* _HOW TO COMPLETE THIS TASK_:
Retype each entry below exactly as it stands.

Saved entries
• • • •
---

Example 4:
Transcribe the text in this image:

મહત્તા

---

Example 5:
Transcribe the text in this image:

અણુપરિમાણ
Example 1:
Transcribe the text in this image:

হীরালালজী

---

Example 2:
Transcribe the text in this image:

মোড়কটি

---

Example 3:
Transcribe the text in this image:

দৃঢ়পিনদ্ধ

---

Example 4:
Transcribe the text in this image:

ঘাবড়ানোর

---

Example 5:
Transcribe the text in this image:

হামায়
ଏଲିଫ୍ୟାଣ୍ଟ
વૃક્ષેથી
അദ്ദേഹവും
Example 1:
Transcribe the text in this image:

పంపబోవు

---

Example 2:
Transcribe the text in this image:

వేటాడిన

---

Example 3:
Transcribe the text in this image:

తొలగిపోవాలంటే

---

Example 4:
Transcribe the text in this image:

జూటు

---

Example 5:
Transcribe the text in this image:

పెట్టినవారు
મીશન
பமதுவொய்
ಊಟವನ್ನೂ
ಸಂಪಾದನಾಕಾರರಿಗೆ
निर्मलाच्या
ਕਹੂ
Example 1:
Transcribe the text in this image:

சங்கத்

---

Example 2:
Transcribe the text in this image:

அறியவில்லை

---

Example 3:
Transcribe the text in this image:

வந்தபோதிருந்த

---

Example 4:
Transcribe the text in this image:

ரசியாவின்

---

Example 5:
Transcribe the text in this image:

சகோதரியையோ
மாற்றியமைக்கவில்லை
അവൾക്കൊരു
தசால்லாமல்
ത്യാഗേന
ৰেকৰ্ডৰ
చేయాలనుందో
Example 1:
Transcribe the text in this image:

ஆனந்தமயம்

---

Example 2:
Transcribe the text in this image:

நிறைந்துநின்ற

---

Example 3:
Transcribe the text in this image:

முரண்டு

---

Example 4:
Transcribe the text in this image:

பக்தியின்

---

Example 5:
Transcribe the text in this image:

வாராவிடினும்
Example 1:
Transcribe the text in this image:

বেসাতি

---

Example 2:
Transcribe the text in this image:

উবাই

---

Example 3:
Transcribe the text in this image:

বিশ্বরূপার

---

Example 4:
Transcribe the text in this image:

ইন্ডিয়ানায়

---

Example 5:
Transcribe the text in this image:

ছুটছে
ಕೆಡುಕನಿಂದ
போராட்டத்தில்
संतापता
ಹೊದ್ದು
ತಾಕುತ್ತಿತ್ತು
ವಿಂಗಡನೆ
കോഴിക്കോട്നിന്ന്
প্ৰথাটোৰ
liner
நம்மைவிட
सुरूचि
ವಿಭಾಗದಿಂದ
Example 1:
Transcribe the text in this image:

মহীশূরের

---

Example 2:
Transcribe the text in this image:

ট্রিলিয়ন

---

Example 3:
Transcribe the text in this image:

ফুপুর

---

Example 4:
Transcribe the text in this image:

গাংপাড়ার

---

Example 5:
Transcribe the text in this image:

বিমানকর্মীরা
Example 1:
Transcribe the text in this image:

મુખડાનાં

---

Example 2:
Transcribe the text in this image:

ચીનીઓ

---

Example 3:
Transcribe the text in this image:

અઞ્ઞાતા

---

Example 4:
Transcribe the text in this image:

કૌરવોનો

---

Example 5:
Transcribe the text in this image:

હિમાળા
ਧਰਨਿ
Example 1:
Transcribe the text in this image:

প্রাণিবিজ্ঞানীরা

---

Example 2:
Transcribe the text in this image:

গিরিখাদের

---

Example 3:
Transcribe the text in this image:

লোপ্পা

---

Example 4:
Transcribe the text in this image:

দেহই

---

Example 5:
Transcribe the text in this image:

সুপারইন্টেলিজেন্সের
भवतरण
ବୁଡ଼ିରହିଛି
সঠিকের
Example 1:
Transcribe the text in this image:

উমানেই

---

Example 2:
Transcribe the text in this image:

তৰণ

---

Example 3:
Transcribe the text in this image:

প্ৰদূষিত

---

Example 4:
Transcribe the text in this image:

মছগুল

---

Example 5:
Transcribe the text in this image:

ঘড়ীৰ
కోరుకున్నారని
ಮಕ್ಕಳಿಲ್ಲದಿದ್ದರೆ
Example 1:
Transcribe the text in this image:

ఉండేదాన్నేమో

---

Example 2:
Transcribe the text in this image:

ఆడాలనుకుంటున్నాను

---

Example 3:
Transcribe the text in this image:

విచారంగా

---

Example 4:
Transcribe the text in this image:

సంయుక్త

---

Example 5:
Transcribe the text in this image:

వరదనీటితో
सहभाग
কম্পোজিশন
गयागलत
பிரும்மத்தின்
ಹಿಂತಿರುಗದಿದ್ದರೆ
• • • •
* _ANSWER BOX_:
---

Example 4:
Transcribe the text in this image:

મહત્તા

---

Example 5:
Transcribe the text in this image:

અણુપરિમાણ
Example 1:
Transcribe the text in this image:

হীরালালজী

---

Example 2:
Transcribe the text in this image:

মোড়কটি

---

Example 3:
Transcribe the text in this image:

দৃঢ়পিনদ্ধ

---

Example 4:
Transcribe the text in this image:

ঘাবড়ানোর

---

Example 5:
Transcribe the text in this image:

হামায়
ଏଲିଫ୍ୟାଣ୍ଟ
વૃક્ષેથી
അദ്ദേഹവും
Example 1:
Transcribe the text in this image:

పంపబోవు

---

Example 2:
Transcribe the text in this image:

వేటాడిన

---

Example 3:
Transcribe the text in this image:

తొలగిపోవాలంటే

---

Example 4:
Transcribe the text in this image:

జూటు

---

Example 5:
Transcribe the text in this image:

పెట్టినవారు
મીશન
பமதுவொய்
ಊಟವನ್ನೂ
ಸಂಪಾದನಾಕಾರರಿಗೆ
निर्मलाच्या
ਕਹੂ
Example 1:
Transcribe the text in this image:

சங்கத்

---

Example 2:
Transcribe the text in this image:

அறியவில்லை

---

Example 3:
Transcribe the text in this image:

வந்தபோதிருந்த

---

Example 4:
Transcribe the text in this image:

ரசியாவின்

---

Example 5:
Transcribe the text in this image:

சகோதரியையோ
மாற்றியமைக்கவில்லை
അവൾക്കൊരു
தசால்லாமல்
ത്യാഗേന
ৰেকৰ্ডৰ
చేయాలనుందో
Example 1:
Transcribe the text in this image:

ஆனந்தமயம்

---

Example 2:
Transcribe the text in this image:

நிறைந்துநின்ற

---

Example 3:
Transcribe the text in this image:

முரண்டு

---

Example 4:
Transcribe the text in this image:

பக்தியின்

---

Example 5:
Transcribe the text in this image:

வாராவிடினும்
Example 1:
Transcribe the text in this image:

বেসাতি

---

Example 2:
Transcribe the text in this image:

উবাই

---

Example 3:
Transcribe the text in this image:

বিশ্বরূপার

---

Example 4:
Transcribe the text in this image:

ইন্ডিয়ানায়

---

Example 5:
Transcribe the text in this image:

ছুটছে
ಕೆಡುಕನಿಂದ
போராட்டத்தில்
संतापता
ಹೊದ್ದು
ತಾಕುತ್ತಿತ್ತು
ವಿಂಗಡನೆ
കോഴിക്കോട്നിന്ന്
প্ৰথাটোৰ
liner
நம்மைவிட
सुरूचि
ವಿಭಾಗದಿಂದ
Example 1:
Transcribe the text in this image:

মহীশূরের

---

Example 2:
Transcribe the text in this image:

ট্রিলিয়ন

---

Example 3:
Transcribe the text in this image:

ফুপুর

---

Example 4:
Transcribe the text in this image:

গাংপাড়ার

---

Example 5:
Transcribe the text in this image:

বিমানকর্মীরা
Example 1:
Transcribe the text in this image:

મુખડાનાં

---

Example 2:
Transcribe the text in this image:

ચીનીઓ

---

Example 3:
Transcribe the text in this image:

અઞ્ઞાતા

---

Example 4:
Transcribe the text in this image:

કૌરવોનો

---

Example 5:
Transcribe the text in this image:

હિમાળા
ਧਰਨਿ
Example 1:
Transcribe the text in this image:

প্রাণিবিজ্ঞানীরা

---

Example 2:
Transcribe the text in this image:

গিরিখাদের

---

Example 3:
Transcribe the text in this image:

লোপ্পা

---

Example 4:
Transcribe the text in this image:

দেহই

---

Example 5:
Transcribe the text in this image:

সুপারইন্টেলিজেন্সের
भवतरण
ବୁଡ଼ିରହିଛି
সঠিকের
Example 1:
Transcribe the text in this image:

উমানেই

---

Example 2:
Transcribe the text in this image:

তৰণ

---

Example 3:
Transcribe the text in this image:

প্ৰদূষিত

---

Example 4:
Transcribe the text in this image:

মছগুল

---

Example 5:
Transcribe the text in this image:

ঘড়ীৰ
కోరుకున్నారని
ಮಕ್ಕಳಿಲ್ಲದಿದ್ದರೆ
Example 1:
Transcribe the text in this image:

ఉండేదాన్నేమో

---

Example 2:
Transcribe the text in this image:

ఆడాలనుకుంటున్నాను

---

Example 3:
Transcribe the text in this image:

విచారంగా

---

Example 4:
Transcribe the text in this image:

సంయుక్త

---

Example 5:
Transcribe the text in this image:

వరదనీటితో
सहभाग
কম্পোজিশন
गयागलत
பிரும்மத்தின்
ಹಿಂತಿರುಗದಿದ್ದರೆ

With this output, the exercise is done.